* [ASSIGNMENT]: In the data below, one line contains "Time worked shall" and a later one contains "D. Forfeiture of". Print both, with every line between them, exactly and alone.

□ □ □

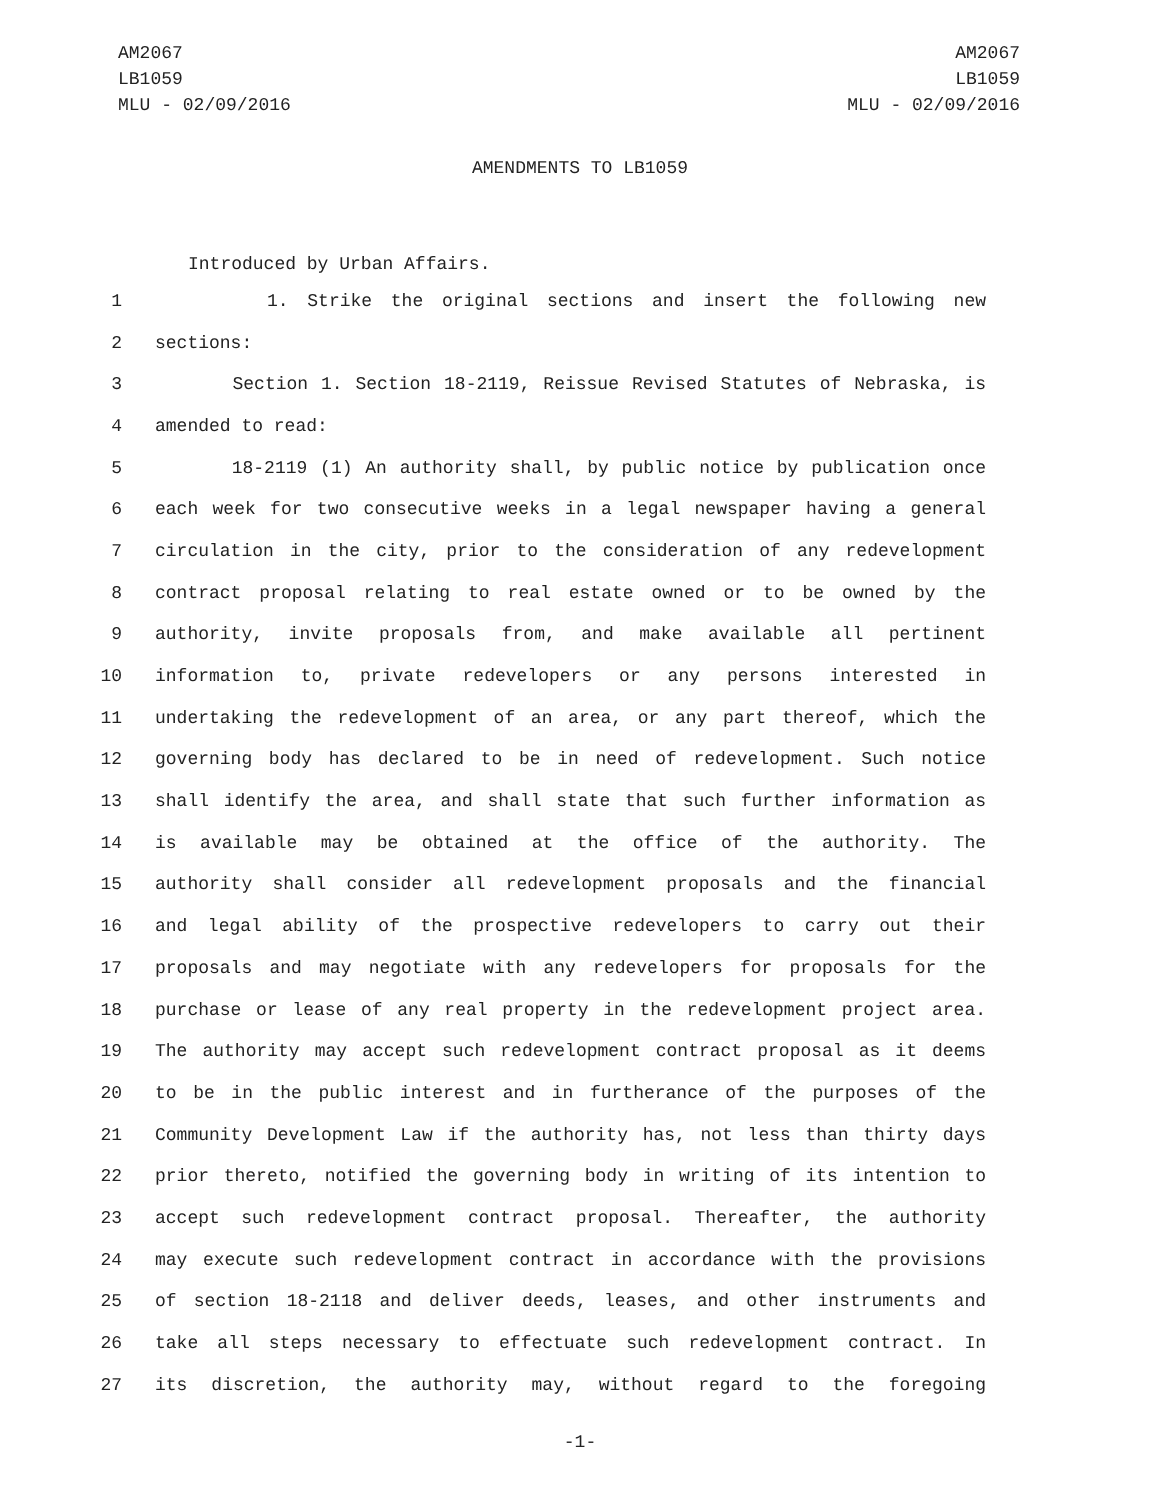AM2067
LB1059
MLU - 02/09/2016
AM2067
LB1059
MLU - 02/09/2016
AMENDMENTS TO LB1059
Introduced by Urban Affairs.
1 1. Strike the original sections and insert the following new
2 sections:
3 Section 1. Section 18-2119, Reissue Revised Statutes of Nebraska, is
4 amended to read:
5 18-2119 (1) An authority shall, by public notice by publication once
6 each week for two consecutive weeks in a legal newspaper having a general
7 circulation in the city, prior to the consideration of any redevelopment
8 contract proposal relating to real estate owned or to be owned by the
9 authority, invite proposals from, and make available all pertinent
10 information to, private redevelopers or any persons interested in
11 undertaking the redevelopment of an area, or any part thereof, which the
12 governing body has declared to be in need of redevelopment. Such notice
13 shall identify the area, and shall state that such further information as
14 is available may be obtained at the office of the authority. The
15 authority shall consider all redevelopment proposals and the financial
16 and legal ability of the prospective redevelopers to carry out their
17 proposals and may negotiate with any redevelopers for proposals for the
18 purchase or lease of any real property in the redevelopment project area.
19 The authority may accept such redevelopment contract proposal as it deems
20 to be in the public interest and in furtherance of the purposes of the
21 Community Development Law if the authority has, not less than thirty days
22 prior thereto, notified the governing body in writing of its intention to
23 accept such redevelopment contract proposal. Thereafter, the authority
24 may execute such redevelopment contract in accordance with the provisions
25 of section 18-2118 and deliver deeds, leases, and other instruments and
26 take all steps necessary to effectuate such redevelopment contract. In
27 its discretion, the authority may, without regard to the foregoing
-1-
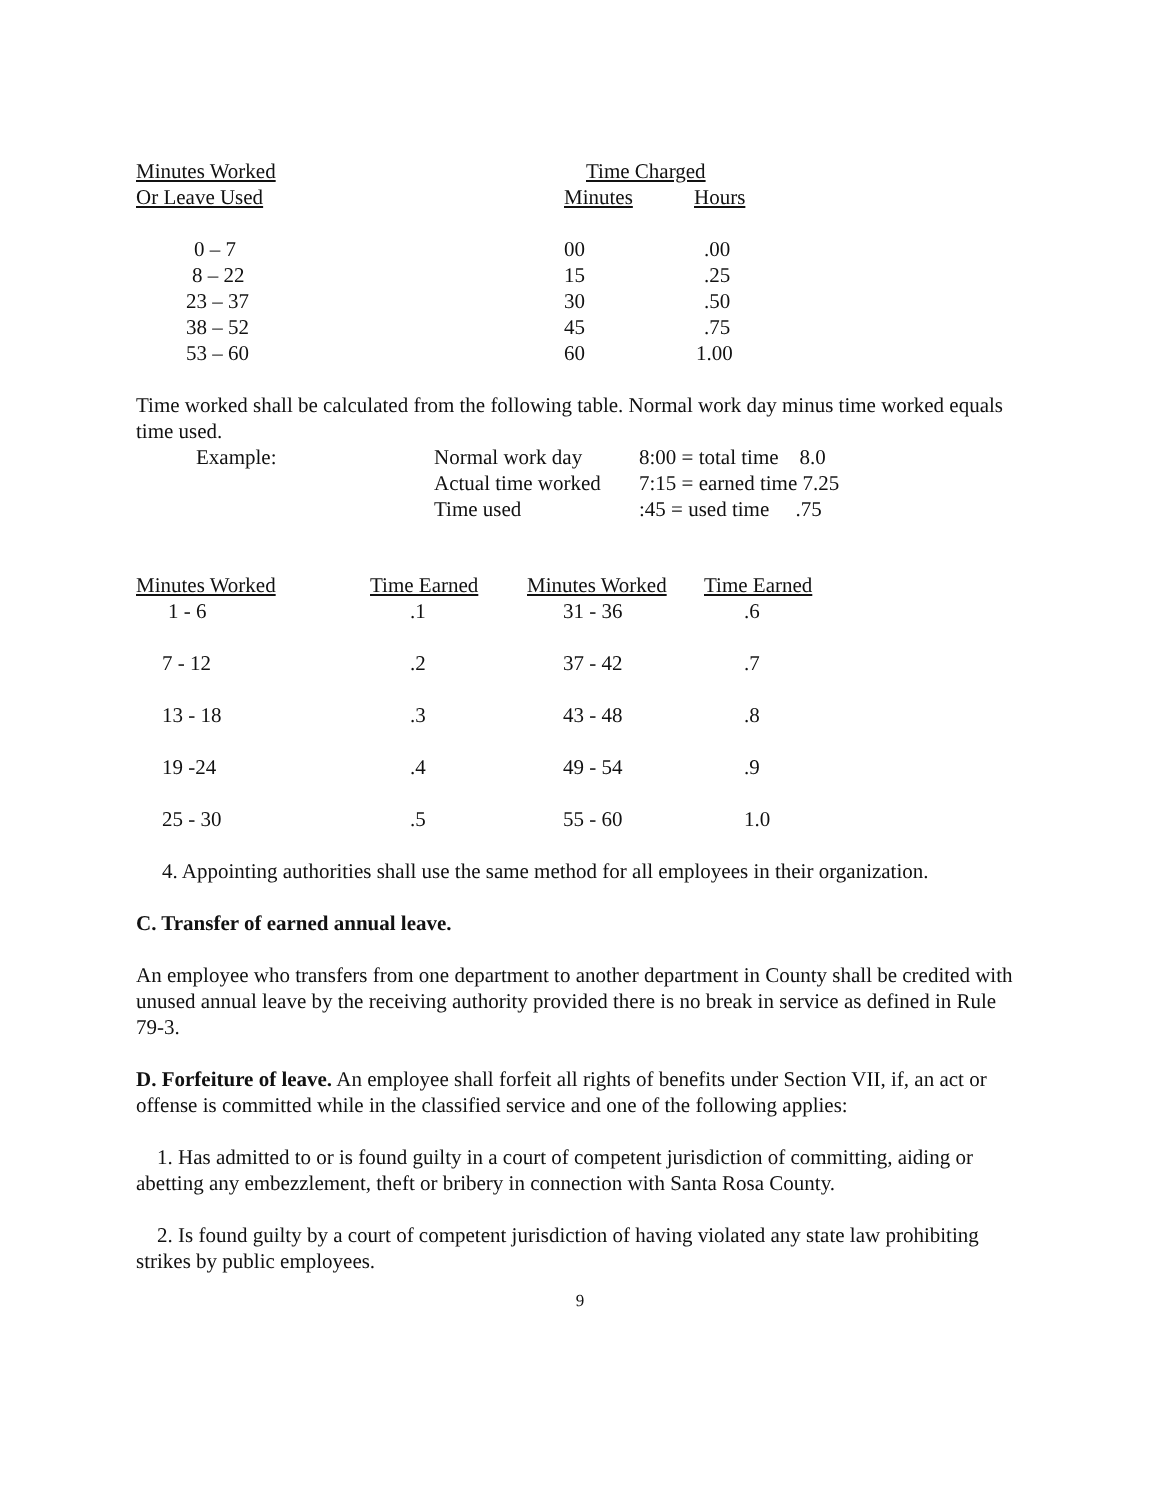| Minutes Worked | Time Charged | |
| --- | --- | --- |
| Or Leave Used | Minutes | Hours |
| 0 – 7 | 00 | .00 |
| 8 – 22 | 15 | .25 |
| 23 – 37 | 30 | .50 |
| 38 – 52 | 45 | .75 |
| 53 – 60 | 60 | 1.00 |
Time worked shall be calculated from the following table. Normal work day minus time worked equals time used.
| Example: | Normal work day | 8:00 = total time 8.0 |
| | Actual time worked | 7:15 = earned time 7.25 |
| | Time used | :45 = used time .75 |
| Minutes Worked | Time Earned | Minutes Worked | Time Earned |
| --- | --- | --- | --- |
| 1 - 6 | .1 | 31 - 36 | .6 |
| 7 - 12 | .2 | 37 - 42 | .7 |
| 13 - 18 | .3 | 43 - 48 | .8 |
| 19 -24 | .4 | 49 - 54 | .9 |
| 25 - 30 | .5 | 55 - 60 | 1.0 |
4. Appointing authorities shall use the same method for all employees in their organization.
C. Transfer of earned annual leave.
An employee who transfers from one department to another department in County shall be credited with unused annual leave by the receiving authority provided there is no break in service as defined in Rule 79-3.
D. Forfeiture of leave. An employee shall forfeit all rights of benefits under Section VII, if, an act or offense is committed while in the classified service and one of the following applies:
1. Has admitted to or is found guilty in a court of competent jurisdiction of committing, aiding or abetting any embezzlement, theft or bribery in connection with Santa Rosa County.
2. Is found guilty by a court of competent jurisdiction of having violated any state law prohibiting strikes by public employees.
9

□ □ □

* [ANSWER TO THE EXERCISE]:
Time worked shall be calculated from the following table. Normal work day minus time worked equals time used.
| Example: | Normal work day | 8:00 = total time 8.0 |
| | Actual time worked | 7:15 = earned time 7.25 |
| | Time used | :45 = used time .75 |
| Minutes Worked | Time Earned | Minutes Worked | Time Earned |
| --- | --- | --- | --- |
| 1 - 6 | .1 | 31 - 36 | .6 |
| 7 - 12 | .2 | 37 - 42 | .7 |
| 13 - 18 | .3 | 43 - 48 | .8 |
| 19 -24 | .4 | 49 - 54 | .9 |
| 25 - 30 | .5 | 55 - 60 | 1.0 |
4. Appointing authorities shall use the same method for all employees in their organization.
C. Transfer of earned annual leave.
An employee who transfers from one department to another department in County shall be credited with unused annual leave by the receiving authority provided there is no break in service as defined in Rule 79-3.
D. Forfeiture of leave. An employee shall forfeit all rights of benefits under Section VII, if, an act or offense is committed while in the classified service and one of the following applies:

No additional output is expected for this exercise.